SCENE: A Tale of Two Survivors

BY DAVID NOH | The ever-vibrant Rita Moreno, who remains the only Puerto Rican to have won an Oscar, for “West Side Story,” and has also snagged a Tony, an Emmy, and a Grammy, is back at Feinstein's at the Regency with her show, “Little Tributes,” but through April 5 only.

Moreno still keeps her apartment near Lincoln Center (“I could never give up New York”) but lives in Berkeley, California, where, with the Berkeley Repertory Theater, she can satisfy her stage cravings without the grueling Broadway schedule that would take her away from her beloved grandchildren.

Rita Moreno's moxie is undimmed; Marianne Faithfull's fortitude is legend.

She recently performed as Amanda Wingfield in “The Glass Menagerie” and also did a “Master Class” that was so impressive that Lincoln Center Library filmed it, a rare example of a regional production being included in its archive, along with the original show.

“My act is really a tribute to a lot of the composers I love,” she told me, “which ends up being a lot of Broadway stuff. My specialty is always picking what wasn't necessarily the big hit number. I do a tribute to Peggy Lee, who is actually my goddess, also Harold Arlen and Truman Capote from 'House of Flowers,' but not 'A Sleeping Bee,' something from 'Applause,' and 'Sunset Boulevard,' but not 'With One Look.'”

Moreno as Anita in “West Side Story” is, of course, indelibly implanted in every moviegoer's mind and she gleefully took me through Oscar night, 1962.

“I was doing a World War II B-movie ['Cry of Battle'] in Manila. I was back to doing the same crap again, playing a Filipina guerilla girl in the army. It was so depressing and then I got nominated, to my amazement. So when the time came, I flew in to LA. They literally gave me only two days off, which was a shame as I missed all the great hoopla that happens after you win – the flowers, telegrams, phone calls – all that attention which to this day I feel so robbed of.

“George Chakiris, who remains a great friend, and I were each other's dates. On the way to the theater we were making up 'sour grapes speeches' in case we didn't win – 'Oh, I know she slept with him…' – making up these terrible stories. Up until 'Titanic,' our film set records for the most awards, just piling them up.

▶ **PROMPT A**: Convert the stored data entries below into a JSON list of strings, with one string per line and blank lines omitted.

Stored data entries
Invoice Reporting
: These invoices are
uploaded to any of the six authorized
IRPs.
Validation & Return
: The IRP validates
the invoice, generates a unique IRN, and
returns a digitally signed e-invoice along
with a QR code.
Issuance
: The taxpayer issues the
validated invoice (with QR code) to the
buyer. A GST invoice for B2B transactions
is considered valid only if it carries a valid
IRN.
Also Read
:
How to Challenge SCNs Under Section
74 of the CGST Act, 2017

▶ **PROMPT B**: Write out the passage of the Rita Moreno article starting with "BY DAVID NOH" and going on through "fortitude is legend.".

▶ **RESPONSE AREA A**:
[
  "Invoice Reporting",
  ": These invoices are",
  "uploaded to any of the six authorized",
  "IRPs.",
  "Validation & Return",
  ": The IRP validates",
  "the invoice, generates a unique IRN, and",
  "returns a digitally signed e-invoice along",
  "with a QR code.",
  "Issuance",
  ": The taxpayer issues the",
  "validated invoice (with QR code) to the",
  "buyer. A GST invoice for B2B transactions",
  "is considered valid only if it carries a valid",
  "IRN.",
  "Also Read",
  ":",
  "How to Challenge SCNs Under Section",
  "74 of the CGST Act, 2017"
]

▶ **RESPONSE AREA B**:
BY DAVID NOH | The ever-vibrant Rita Moreno, who remains the only Puerto Rican to have won an Oscar, for “West Side Story,” and has also snagged a Tony, an Emmy, and a Grammy, is back at Feinstein's at the Regency with her show, “Little Tributes,” but through April 5 only.

Moreno still keeps her apartment near Lincoln Center (“I could never give up New York”) but lives in Berkeley, California, where, with the Berkeley Repertory Theater, she can satisfy her stage cravings without the grueling Broadway schedule that would take her away from her beloved grandchildren.

Rita Moreno's moxie is undimmed; Marianne Faithfull's fortitude is legend.